CHICAGO – A certifying agency for forensic document examiners failed to convince a federal appellate court that the American Bar Association libeled it by publishing an article that suggested another agency’s graduates were better trained.
The Board of Forensic Document Examiners brought the defamation suit against the ABA, The Judges’ Journal, and Thomas Vastrick in 2016. In the suit, the BFDE and about half of the 14 forensic document examiners it certified claimed an article authored by Vastrick and published in The Judges’ Journal constituted libel, invasion of privacy and deceptive advertising.
The Judges’ Journal is a quarterly publication of the ABA. The article, “Forensic Handwriting Comparison Examination in the Courtroom,” appeared in a 2015 edition dedicated to topics of forensic science judges encounter when qualifying expert witnesses.
The lawsuit notes that Vastrick is certified by a different organization, the American Board of Forensic Document Examiners. Both the BFDE and the ABFDE are accredited by the Forensic Specialties Accreditation Board, a project of the U.S. Department of Justice. At the time the complaint was filed, only 14 experts were certified through BFDE, most of whom work in the private sector, while about 150 were certified through ABFDE, most of whom work in the public sector.

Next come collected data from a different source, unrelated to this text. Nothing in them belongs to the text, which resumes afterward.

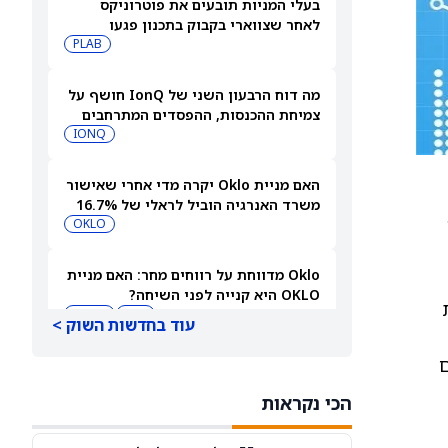
בעלי המניות תובעים את פוטרוניקס
לאחר שצווארי בקבוק בתכנון פגעו
במכירות מסכות IC
PLAB
מה דוח הרבעון השני של IonQ חושף על
צמיחת ההכנסות, ההפסדים המתרחבים
ומניית IONQ
IONQ
האם מניית Oklo יקרה מדי אחרי שאישור
משרד האנרגיה הוביל לראלי של 16.7%
לפני הדוח?
OKLO
Oklo מדווחת על רווחים מחר: האם מניית
OKLO היא קנייה לפני השיחה?
OKLO
LEU
עוד בחדשות השוק >
ם
למה מניית ספייס אקס (SPCX) עולה היום
במסחר מוקדם, 6 באוגוסט?
הכי נקראות
SPCX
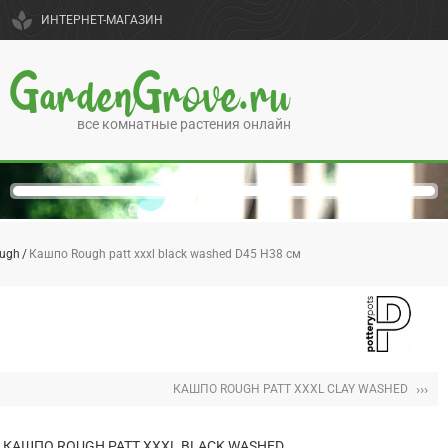
spa
ИНТЕРНЕТ-МАГАЗИН
GardenGrove.ru
все комнатные растения онлайн
ugh
Кашпо Rough patt xxxl black washed D45 H38 см
›››
КАШПО ROUGH PATT XXXL CLAY WASHED
КАШПО ROUGH PATT XXXL BLACK WASHED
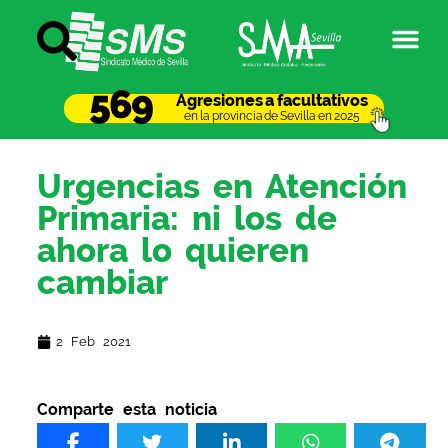
569
Agresiones a facultativos
en la provincia de Sevilla en 2025
Urgencias en Atención
Primaria: ni los de
ahora lo quieren
cambiar
2 Feb 2021
Comparte esta noticia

Seventh Circuit Judge Michael Scudder
In his article, Vastrick urged judges to look for experts with ABFDE certification and “be wary of other certifying bodies.” He also implied that the training format employed by the ABFDE is superior to those used by other certifying organizations and that only ABFDE-certified experts are “true professionals.”
After reviewing the complaint, a Chicago district judge found the article, which does not mention BFDE by name, is protected by the First Amendment as an opinion piece. Both the district and appellate courts noted, if the BFDE took issue with Vastrick’s characterization of the industry, the proper venue to contradict him was through a rebuttal piece in the same publication.
That is what the BFDE initially tried to do, according to court documents, but, frustrated with the ABA’s suggested edits, it dropped the rebuttal and filed suit instead.
After the district court dismissed its suit, the BFDE appealed, claiming it was improper that the court applied Illinois law to its claims when each of the plaintiffs is from a different state.
The appellate judges dismissed this allegation, saying there were no conflicts between Illinois law and the laws of the other states in question.
Appellate judges also agreed with the district judge in finding the statements the BFDE contends were defamatory are actually protected speech.
“Opinions that do not misstate facts are protected not only by Illinois law but also by the First Amendment, and that is so even when the opinions concern one of the five defamation per se categories under Illinois law,” Seventh Circuit Judge Michael Scudder Jr. wrote in the court's opinion. “Context is key, as it matters not only what was said, but who said it, where it was said, and the broader setting of the challenged statements.”
Anyone reading Vastrick’s article would be able to tell that The Judges’ Journal is targeted at judges and that the article reflects “but one practicing expert’s view on how judges should attend to their gatekeeping obligations,” Scudder wrote. He noted that in the article, Vastrick spoke in the first person and presented his views as suggestions based upon his personal experience. The statements the BFDE claimed as defamatory were all too vague to be applied to any one target, the court wrote. The magazine itself also carries a note to readers identifying the articles as “the opinions of the authors alone.”
The article’s status as an opinion piece also protects it from the deceptive advertising claim, the court said, as the statute forbids only misrepresentation of fact.
The BFDE, which had sought damages of more than $200,000 per plaintiff, also lost on its appeal of abuse of discretion by the district court. The judge had refused to grant the BFDE leave to amend its complaint, finding that there is no way the allegations could be stated that would overcome the article’s First Amendment protections. The appellate judges agreed, allowing the BFDE to file an amended complaint would have been futile.
The appeal was heard by Scudder, Seventh Circuit Chief Judge Diane P. Wood and Circuit Judge Amy J. St. Eve.
The plaintiffs have been represented in the action by Cobb & Waites PLLC,of Madison, Tenn.
The defendants have been represented by Adams and Reese LLP, of Memphis, Tenn., and Miller Korzenik Sommers, of New York.